Ātareta Kāwana Rōpiha Mere Rikiriki, born probably in 1855 or 1856 and known as Mere Rikiriki, was the daughter of Kāwana Rōpiha (also known as Kāwana Hūnia) of Ngāti Tauira, and Mere Rikiriki of Ngāti Te Rangitepaia. She had links with Rangitāne and Ngāti Apa and was raised near Parewanui, Rangitīkei. She was a descendant of Maata, a noted medium and healer during the 1840s, and was the only woman prophet in a nineteenth century tradition of spiritual succession that embraced Tāwhiao Te Wherowhero, Te Kooti, Tohu Kākahi, Te Whiti-o-Rongomai, Hipa Te Maihāroa, and T. W. Rātana. In her adult years she spent time at Parihaka with Te Whiti and Tohu Kākahi. On 27 July 1910 her standing was expressed when she baptised herself seven times at the Rangitīkei River in a special ritual calling upon the Holy Spirit. This date is still commemorated annually at Parewanui.
Sometime in the early 1900s Mere Rikiriki inaugurated Te Hāhi o te Wairua Tapu (the Church of the Holy Spirit), involving adherents of the Ringatū faith and Māori members of other churches. At a prayer meeting at Parewanui at Christmas 1911 she said the spirit of prophecy had entered her, and she was recognised as a prophet. Although Mere had some of the mana of a tohunga, the church was based on Christian scriptures and stressed the mediating role of the Holy Spirit and the unity of Māori under God and the Treaty of Waitangi.
Mere Rikiriki was small, had a light moko and wore plaited hair. She practised faith healing and the use of Māori herbal remedies. An enlightened and knowledgeable speaker, she was well versed in the Scriptures. In spite of her critics she continued to draw large crowds, and many people demonstrated their trust and confidence in her faith and healing powers.
In 1912 Mere Rikiriki foretold the coming of a new prophet. This reinforced the earlier prophecy of Te Kooti that a leader would emerge in the west who would restore the mana of the Māori. Her followers initially thought she was referring to either Rangi Māwhete or Panau Tamatai, but she later confirmed that the future prophet was her close kinsman, Tahupōtiki Wiremu Rātana, then working as a farmhand on family land. She had earlier named two of his sons Ārepa and Ōmeka (Alpha and Omega), although she refused to touch or baptise them, claiming their spiritual power was too great.
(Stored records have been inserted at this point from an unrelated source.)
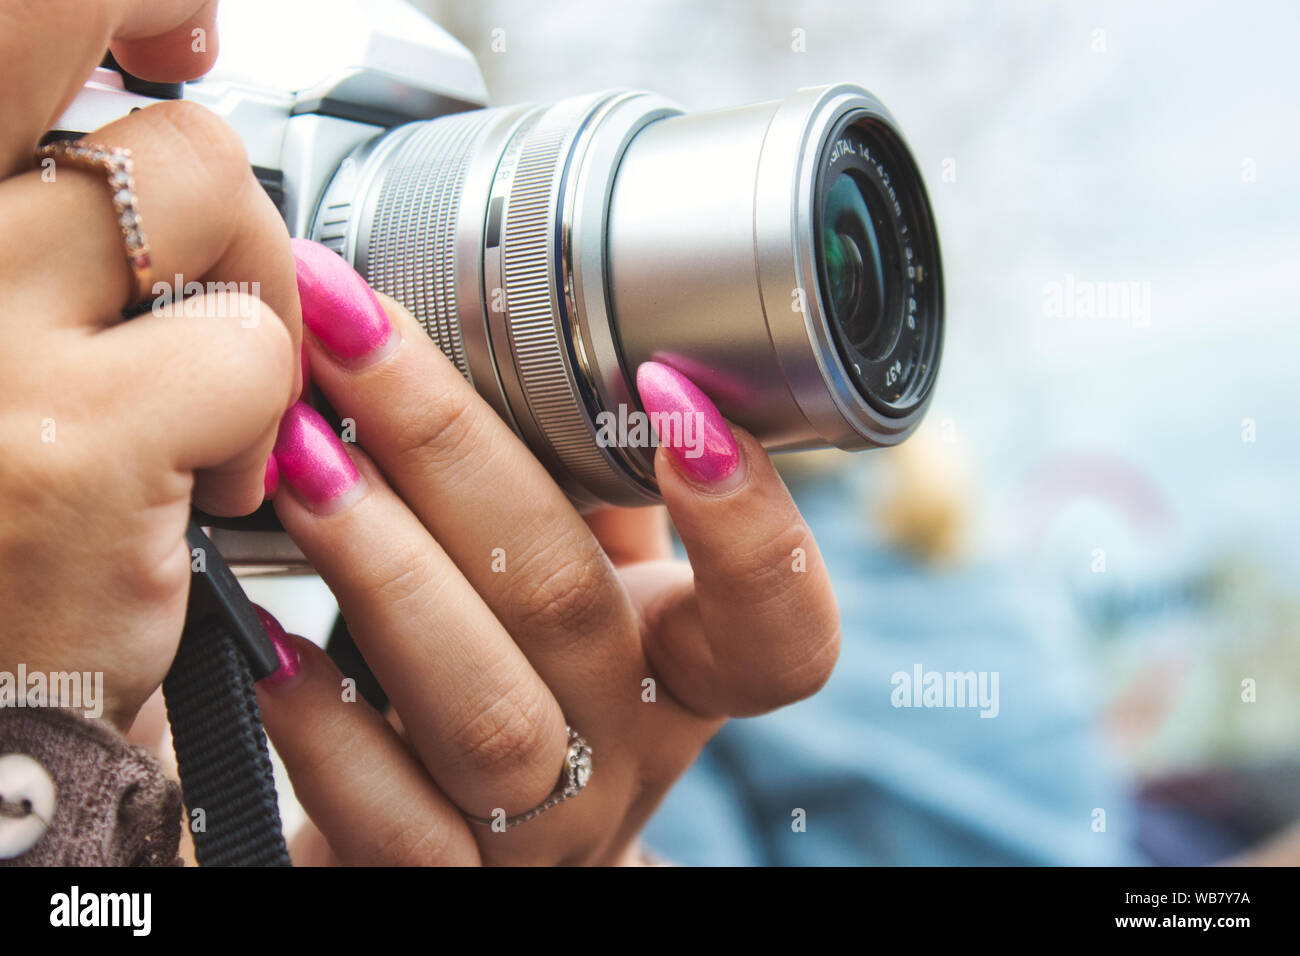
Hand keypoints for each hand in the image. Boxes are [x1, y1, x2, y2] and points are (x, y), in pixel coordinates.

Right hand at [0, 0, 299, 729]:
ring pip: (206, 196)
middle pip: (160, 136)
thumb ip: (75, 268)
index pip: (48, 81)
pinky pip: (246, 350)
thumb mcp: (24, 365)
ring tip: (209, 435)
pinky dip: (262, 420)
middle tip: (222, 348)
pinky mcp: (63, 441)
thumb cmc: (8, 552)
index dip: (160, 140)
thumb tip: (199, 182)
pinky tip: (210, 497)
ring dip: (250, 321)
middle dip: (236, 238)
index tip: (195, 212)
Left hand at [255, 241, 839, 864]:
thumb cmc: (517, 674)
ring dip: (387, 571)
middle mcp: (626, 749)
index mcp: (683, 668)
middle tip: (356, 333)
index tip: (666, 388)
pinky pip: (397, 827)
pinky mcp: (442, 880)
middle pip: (573, 609)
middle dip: (456, 453)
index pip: (779, 628)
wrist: (456, 847)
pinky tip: (270, 648)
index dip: (751, 523)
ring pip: (491, 716)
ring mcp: (540, 830)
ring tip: (299, 462)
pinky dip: (330, 732)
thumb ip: (571, 486)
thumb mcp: (577, 582)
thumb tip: (496, 322)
Mere Rikiriki was instrumental in laying the foundations for Rātana's teachings. With her counsel he was strengthened, and eventually she passed her healing gifts to him; he often consulted her. A series of signs and revelations, coupled with Mere Rikiriki's teachings, led him to develop his Christian-based beliefs and his stress on the importance of the Treaty of Waitangi. After 1918 Rātana became well known beyond his tribal area as a prophet, healer and leader. Mere Rikiriki herself signed the Rātana covenant in 1926.
Mere Rikiriki also inspired the Māramatanga movement. In comparison to Rātana's religious mission of putting aside the past and eliminating old tapu, including the powers of the tohunga, Māramatanga blended Māori custom and Catholic beliefs. The movement's founder, Hōri Ēnoka, who was known as Māreikura, was supported and guided by her. Mere Rikiriki's influence and mana is demonstrated by King Tāwhiao's presentation to her of the flag 'E Te Iwi Kia Ora'; this was a prized taonga (treasure) with significant markings known as Te Paki o Matariki, including two mere crossed in the foreground. She also acted as a mentor to Rangi Māwhete, who became Rātana's principal contact with the New Zealand Labour Party and was made a member of the Legislative Council in 1936.
Mere Rikiriki's legacy is visible in the Rātana movement and the Māramatanga, which are still closely interwoven. The strength of her influence can be found among Māori communities throughout New Zealand. She died at Parewanui on 13 March 1926. Mere and her husband, Īnia Te Rangi, had no children, but the lines are maintained by the descendants of her brothers Tāmati and Tīemi.